Mealy and his wife Laurie Rose Griffith, both guitarists, have performed regularly around Fredericksburg for decades and Mealy has also taught individual and group guitar lessons “forever,” he said.
He was inspired during a January meeting of the Walker-Grant PTO to use his skill and passion for teaching to create a new opportunity for Fredericksburg’s middle school students—and give them the gift of music.
“Music is very cathartic—it’s like a panacea,” Mealy said. “Every gig I play with my wife is like the first one ever. It’s never any less exciting. It’s an incredible gift that I don’t take for granted.”
Guitar Club met for the first time in January and membership has grown from four to about seven students. Each of them gets to take home a guitar, Mealy said.
The students came to the club with varying degrees of experience and interest.
“One of them can bang out some chords. One is a total beginner,” Mealy said. “Some of them already play in the band or orchestra. One of them will ask me about things like the diminished scale and the locrian mode. And there are kids who just want ot rock out.”

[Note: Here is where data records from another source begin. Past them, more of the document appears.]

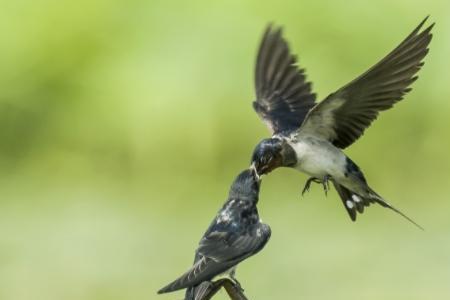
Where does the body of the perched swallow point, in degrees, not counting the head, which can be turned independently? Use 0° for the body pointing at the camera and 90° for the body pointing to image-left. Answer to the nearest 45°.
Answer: approximately 225°
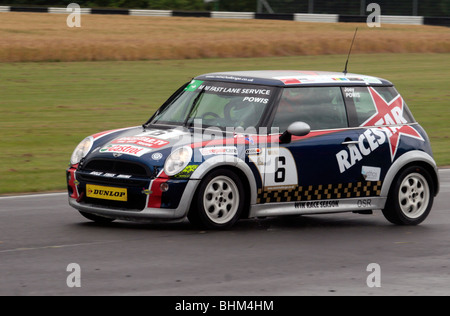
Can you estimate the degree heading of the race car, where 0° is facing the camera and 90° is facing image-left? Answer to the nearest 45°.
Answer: approximately 45°

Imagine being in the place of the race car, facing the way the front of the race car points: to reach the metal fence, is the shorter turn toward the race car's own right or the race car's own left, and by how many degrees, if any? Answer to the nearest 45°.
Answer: approximately 135° to the race car's own right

Mealy himself is a self-taught guitarist and he’s published several books on technique. He’s been working with the students on understanding scale and chord relationships.
“If you can learn four chords in order—G, D, E minor, and C—you can play hundreds of songs,” he said.

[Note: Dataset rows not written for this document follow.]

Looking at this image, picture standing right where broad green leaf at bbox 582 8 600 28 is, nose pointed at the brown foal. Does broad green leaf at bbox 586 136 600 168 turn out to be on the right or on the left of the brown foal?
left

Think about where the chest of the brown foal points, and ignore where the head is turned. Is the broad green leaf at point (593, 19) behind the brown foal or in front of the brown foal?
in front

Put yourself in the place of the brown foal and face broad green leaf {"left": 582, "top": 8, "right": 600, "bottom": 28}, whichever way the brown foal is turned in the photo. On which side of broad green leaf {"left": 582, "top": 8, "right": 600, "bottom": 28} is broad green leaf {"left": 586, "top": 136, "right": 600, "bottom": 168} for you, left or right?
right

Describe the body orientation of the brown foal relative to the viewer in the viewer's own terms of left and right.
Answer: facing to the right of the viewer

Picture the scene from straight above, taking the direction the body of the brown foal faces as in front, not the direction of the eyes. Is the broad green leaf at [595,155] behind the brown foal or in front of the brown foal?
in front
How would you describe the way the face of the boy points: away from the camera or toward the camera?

He’s also working with the students on basic music reading and accompaniment skills. With these basic skills and with practice, he said, they could “go out and get an accompanist gig in six weeks.”

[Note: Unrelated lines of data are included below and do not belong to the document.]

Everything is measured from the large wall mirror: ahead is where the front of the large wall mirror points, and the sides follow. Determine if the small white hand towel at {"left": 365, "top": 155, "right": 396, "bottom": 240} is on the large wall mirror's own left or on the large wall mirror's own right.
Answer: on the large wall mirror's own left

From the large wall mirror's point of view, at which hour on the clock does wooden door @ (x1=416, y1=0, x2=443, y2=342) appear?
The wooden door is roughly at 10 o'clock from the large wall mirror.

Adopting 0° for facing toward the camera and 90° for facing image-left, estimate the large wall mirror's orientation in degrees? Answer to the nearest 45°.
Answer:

For an upcoming meeting of the club, he’s asked students to come with a song they want to learn.
“We’ll use those songs as a vehicle for learning concepts,” Mealy said.

Walker-Grant’s after-school clubs meet twice a month on Fridays. There was a gap of about a month between two of the sessions, and Mealy said he could tell the students had been practicing during that gap.
Parents have also sent him videos of their children sitting in their rooms, playing songs and singing.
“I encourage the students to also teach themselves,” he said. “They can go out and get the information—it’s all there. If you want to play, go play!”
In addition to maintaining the club at the middle school and expanding it to the high school next year, Mealy said he would also like to offer guitar as an elective, like band and orchestra.
He said it can be easier for students to keep up with the guitar after graduating from high school than it is to keep up with the trombone, for example.
For Mealy, the guitar has been “an incredible gift that I don’t take for granted,” and he’s looking forward to sharing that gift and making it accessible to Fredericksburg’s public school students coming years.